The next day was a little better, nobody at school threw anything at me and I wasn't harrassed. I also got an A on my history test. When I got home after school mom and I went dress shopping for our cousin Alli's wedding. My mom got a bright yellow and pink sundress with srappy heels and I got a dark blue halter dress and white pumps. We went out to eat at Sunny's Cafe and then we went back home. I went inside and hung up my dress in my closet. I sat down in my twirly chair and flipped open my laptop. I logged onto Facebook to see that I had over 30 notifications. That's when I saw that Cassie tagged me in one of her posts. I clicked on it and it said " Maybe the reason why Wren's so messed up is because her disturbed parents dropped her when she was a baby." 251 people liked that post and there was 87 comments. I decided not to read them, it would hurt too much. They have said worse so to me it doesn't even matter. I would be lying if I said it didn't hurt a little bit. I took a deep breathe, stood up and flattened out my shirt. I walked into my kitchen and sat at my counter, that's when I heard a knock at my door. I walked over and opened it. Standing at my doorstep was Steve with a little boy clinging to his legs.

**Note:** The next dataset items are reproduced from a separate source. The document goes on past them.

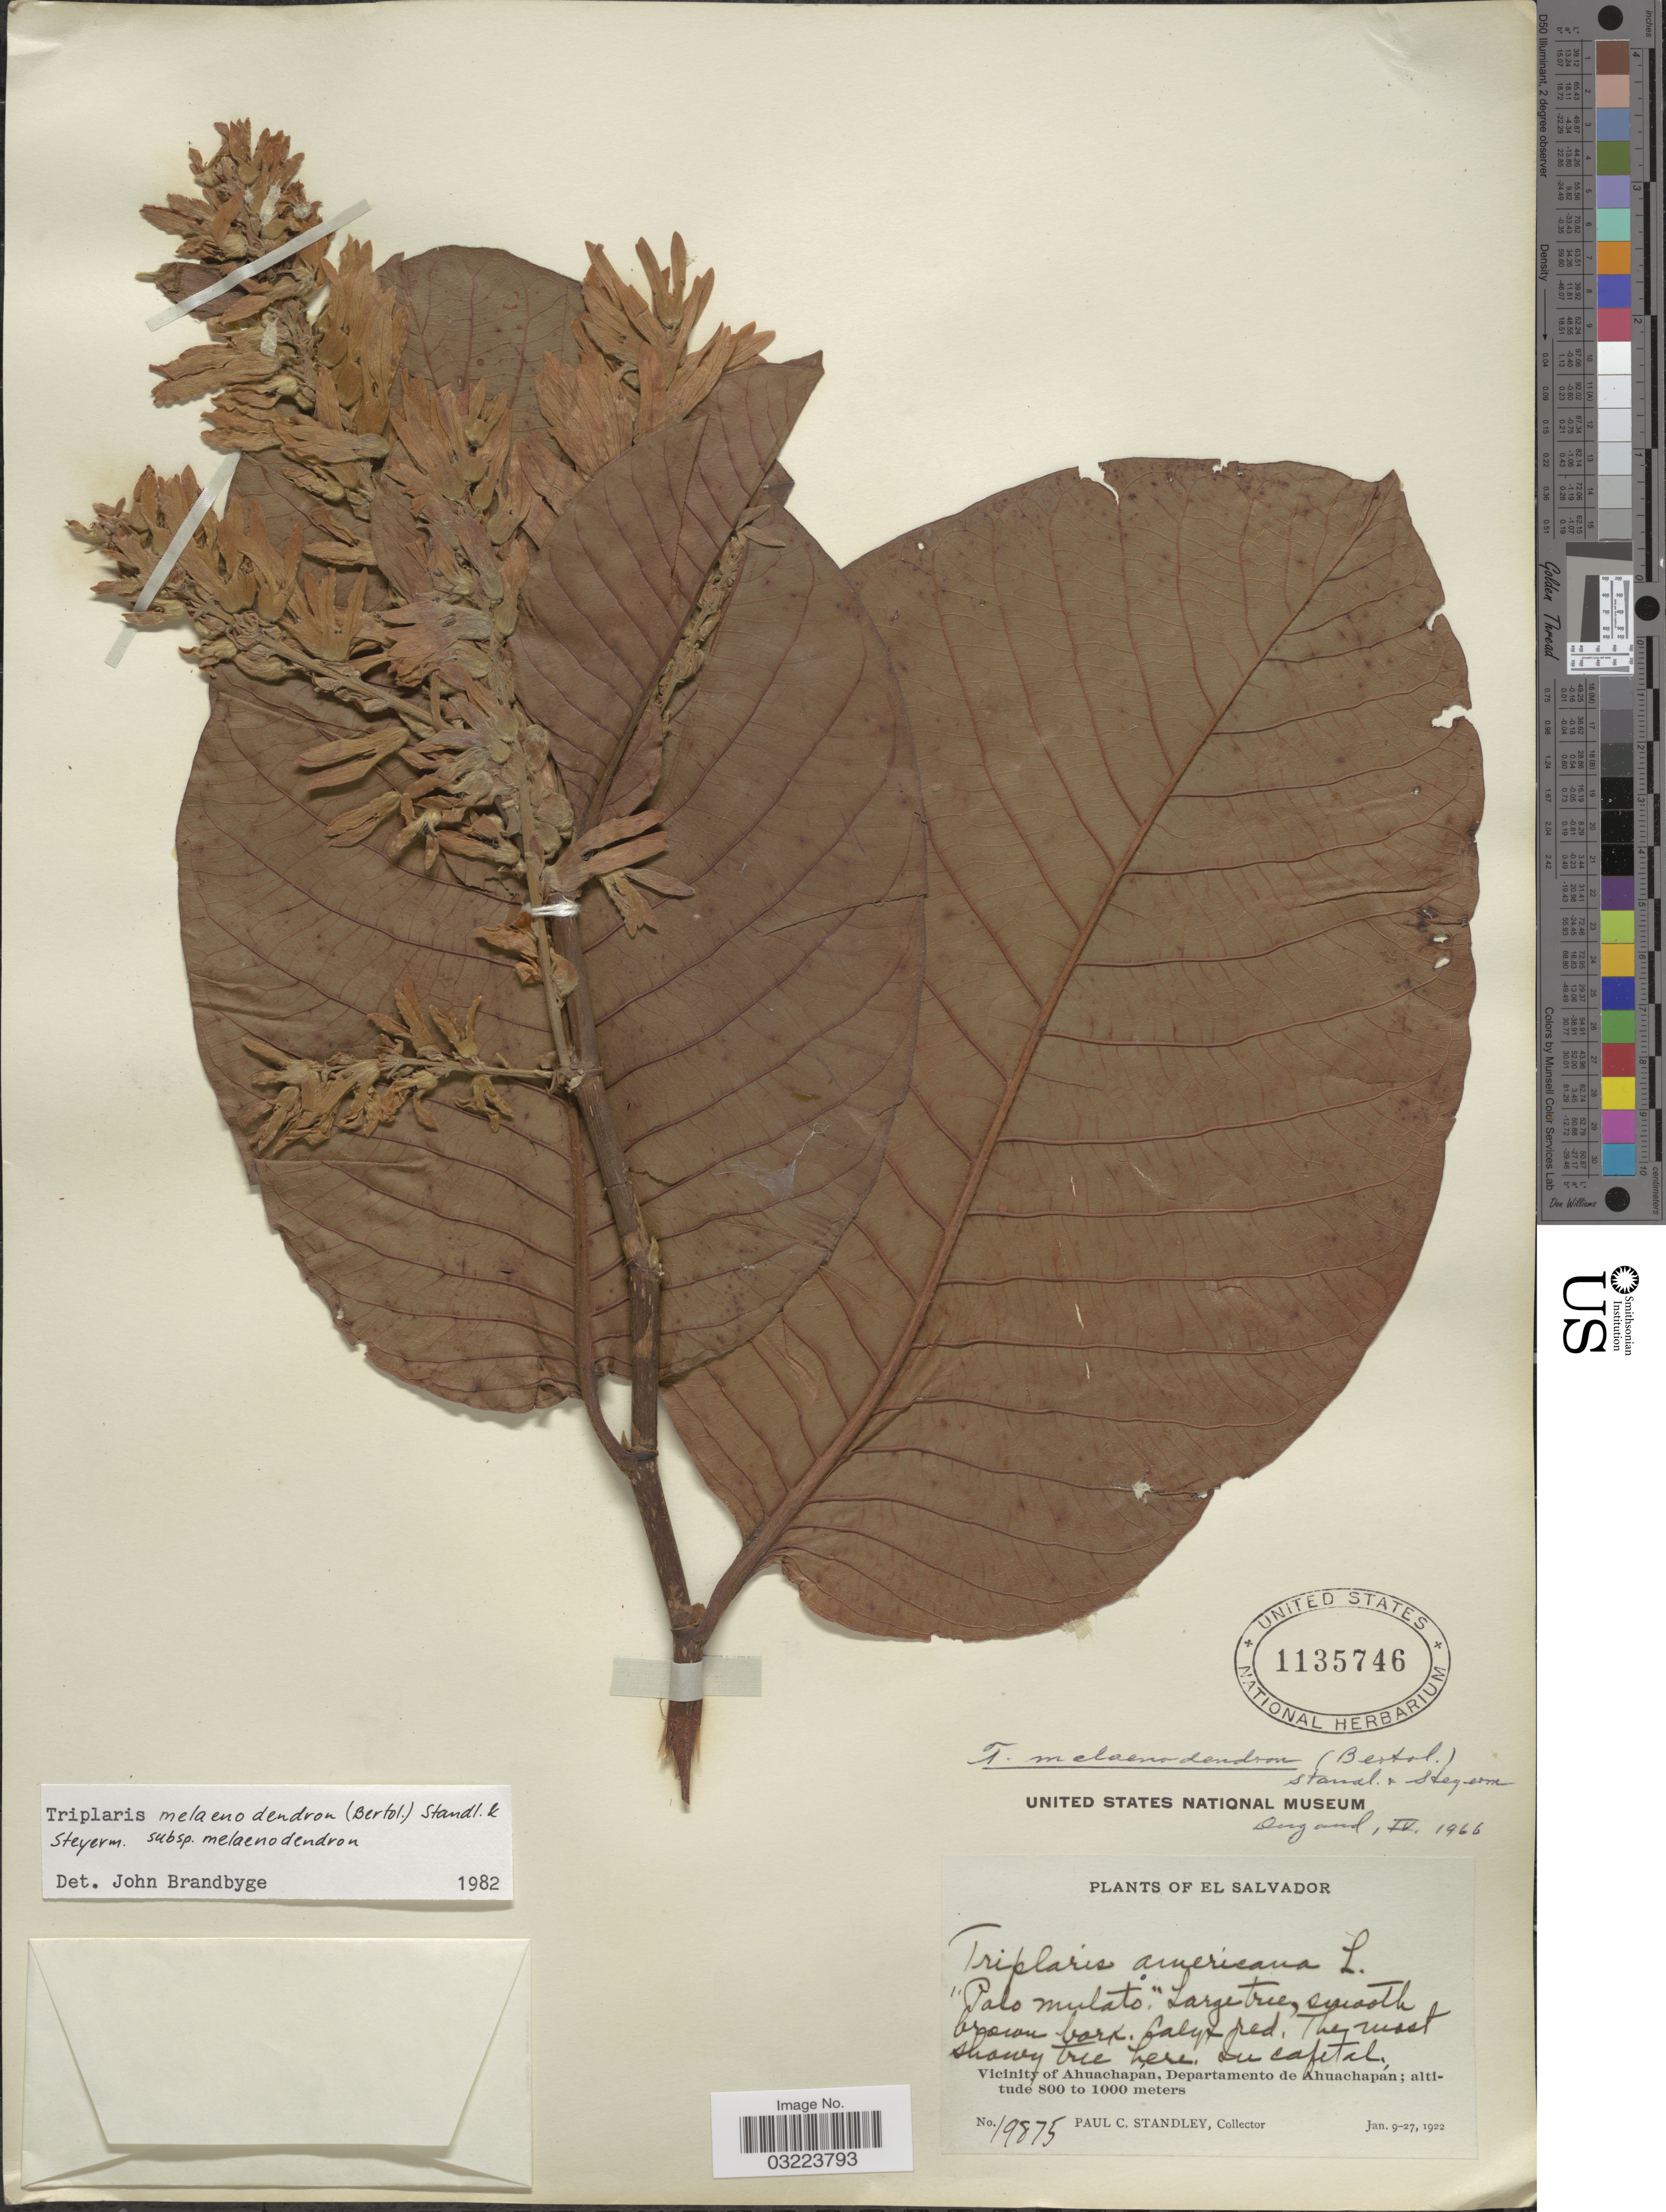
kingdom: Plantae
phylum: Tracheophyta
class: Magnoliopsida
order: Caryophyllales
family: Polygonaceae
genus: Triplaris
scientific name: Triplaris melaenodendron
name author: (Bertol.) Standl. & Steyerm.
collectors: P. C. Standley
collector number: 19875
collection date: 1922-01-09/1922-01-27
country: El Salvador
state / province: Ahuachapan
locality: Vicinity of Ahuachapan, Departamento de Ahuachapan.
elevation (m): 800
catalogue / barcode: US 1135746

"Hey Wren!' Steve said enthusiastically.

"Hi," I gulped.

"This is my little brother and we're doing a bottle drive for boyscouts."

"I'll go and check if we have anything, I'll be right back." I rummaged through all of our cans and shoved them all into a bag. I jogged to the door and passed them over to the little kid.

"Thanks Wren! I'll see you tomorrow at school!"

"Okay." I sighed. I closed the door and went back to sulking in my kitchen. Steve made me realize that I have to face everyone at school tomorrow. I don't think I'm ready for that. I grabbed my ipod and turned it on high. I decided that music could cure the hole in my heart. Michael Buble and Disney are my only friends, and possibley my family. Music is the only thing that I can turn to for help, it's my getaway. I was exausted so I dragged myself to my room and layed down. I set my alarm clock for 4:30 and soon, I drifted off to sleep.

When I woke up the clock read 5:00 a.m. Great. I stood up and stretched, but something was different. My alarm clock was supposed to go off. I checked the clock and it said it had been going off. That's odd, I thought. I walked out of my bedroom to see my mom in the kitchen making her breakfast. I looked at her and she was talking, but I couldn't hear what she was saying. She was just mouthing her words.

"Mom! I can't hear you!" I think I said. She walked over to me and started to talk again but I still couldn't hear her.

"I can't hear you!" I cried. I coul tell she was starting to panic because she grabbed her keys and shooed me out the door. We ran to the car and we went straight to the hospital. We went straight to the emergancy room and the doctor started to look me over. He did many tests, but the whole time I couldn't hear a single word he was saying. Then he started to talk to my mom. Then she started to cry, which made me cry. I had no clue what was going on. The doctor wrote something down on a piece of paper and he raised it up to me. It said "I am so very sorry, but you have a rare case of Ménière's disease, which is when there's too much fluid in your ear, causing permenant hearing loss. Usually only people 40-60 year olds get this, and it is very odd for a junior in High School to get it. I'm so sorry. There's nothing we can do for you."

The world around me slowed down, everything turned blurry and dull. Everything had changed for me. I'd have to learn sign language, have captions on the t.v., I wont be able to hear the sound of my mom's voice, and worst of all no more music. I have nothing anymore.